The sex addict’s comparison to drug dependency seems to be bullshit, too. Sex addicts don’t have withdrawals. Being a porn fiend and serial cheater produces no physical dependency even comparable to cocaine or alcohol abuse.
Psychologist and neuroscience professor Jim Pfaus compares sex addiction to a teenager without their smartphone. Pfaus writes:
“Imagine a kid playing Angry Birds. He seems obsessed, but once the game is off and it’s time for dinner, he unplugs. He might wish he was still playing, but he doesn’t get the shakes at the dinner table. There’s nothing going on in his brain that creates an uncontrollable imbalance."
“The same goes for a guy obsessed with watching porn. He might prefer to endlessly watch porn, but when he’s unable to, no withdrawal indicative of addiction occurs.
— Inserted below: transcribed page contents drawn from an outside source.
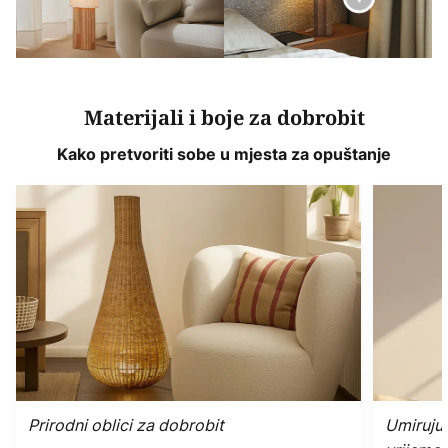
Materijali i boje za dobrobit
Kako pretvoriti sobe u mjesta za opuštanje
Prirodni oblici za dobrobit
Umirujuć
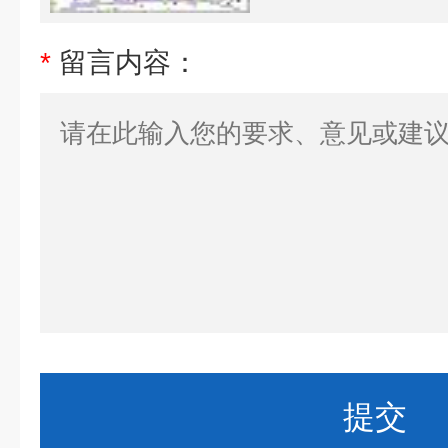
*
留言内容：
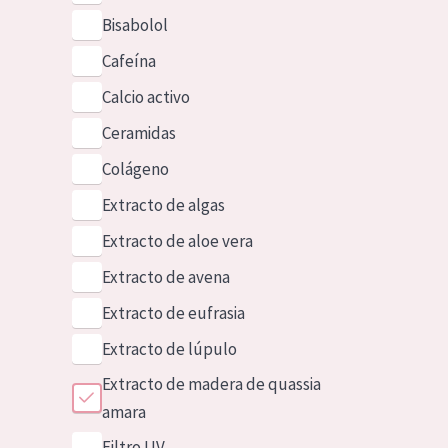
Bisabolol
Cafeína
Calcio activo
Ceramidas
Colágeno
Extracto de algas
Extracto de aloe vera
Extracto de avena
Extracto de eufrasia
Extracto de lúpulo
Extracto de madera de quassia
amara
Filtro UV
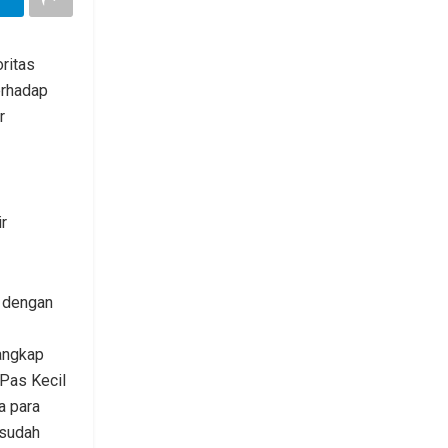
ritas
erhadap
r
r
n dengan
angkap
-Pas Kecil
a para
 sudah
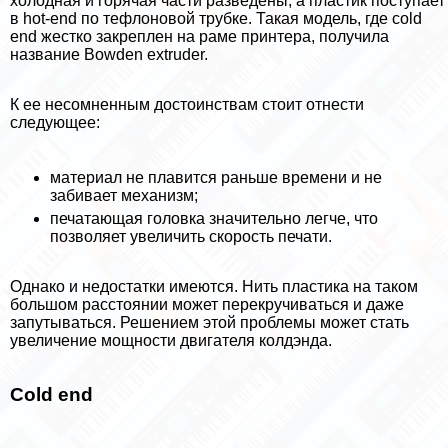
холодная и горячая части разведены, а пластик поступает
в hot-end по тефлоновой трубке. Такая модель, где cold
end жестко закреплен на раме принтера, получила
название Bowden extruder.
К ее несомненным достоинствам стоит отнести
следующее:
материал не плавится раньше времени и не
забивает механизм;
печатающая головка значительно легче, что
позволяет увеличить скорость печати.
Однако и недостатки имеются. Нить пластика на таком
большом расстоянии может перекручиваться и даже
запутываться. Решением этой проблемы может стать
увеличение мощности двигателя колдэнда.
Cold end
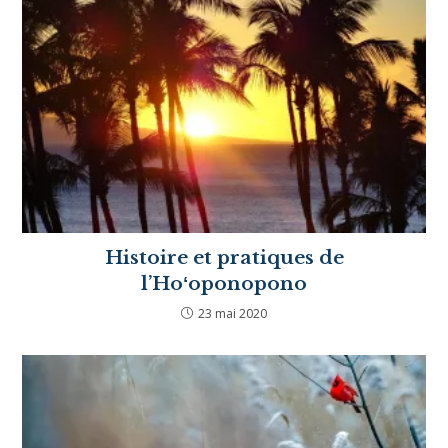
Histoire et pratiques de
l’Hoʻoponopono
23 mai 2020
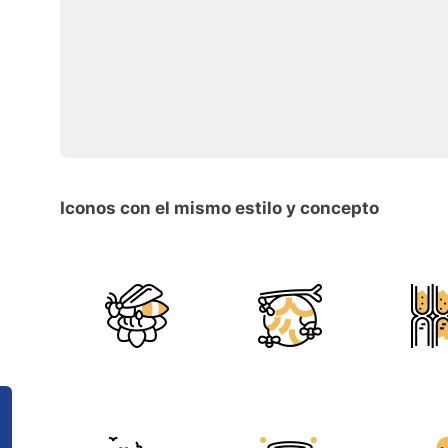
Iconos con el mismo estilo y concepto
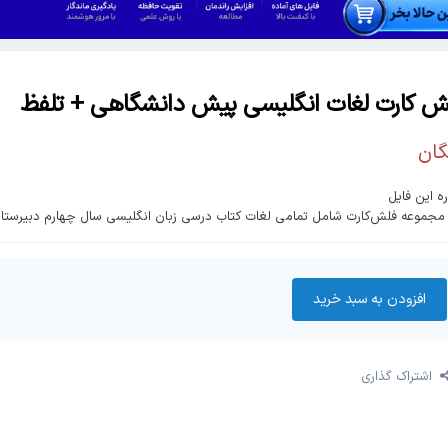
ش کارت لغات انگلیسی پیش دانشگاهی + تلفظ
گان
ره این فایل
مجموعه فلش‌کارت شامل تمامی لغات کتاب درسی زبان انگلیسی سال چهارم دبیرستان
افزودن به سبد‌ خرید
اشتراک گذاری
He’ll never be physically addicted. He’ll just be horny, which for many of us, is merely a sign we’re alive.”
Psychologist David Ley, author of “The Myth of Sex Addiction,” cites research indicating that people who self-identify as sex addicts tend to have moral or religious conflicts that lead to negative attitudes about sex. They feel ashamed of their sexual desires and believe the amount of sex they’re having is excessive, when they’re actually having less sex than many other men.
SLAA doesn’t make any claims about its success rates. Among the hundreds of sex addiction self-help groups — Sex Addicts Anonymous, Sexaholics Anonymous, and Porn Addicts Anonymous, for example — none can guarantee their treatment actually works.
Whether all of us are sex and love addicts or none of us are, it seems no 12-step program can cure us.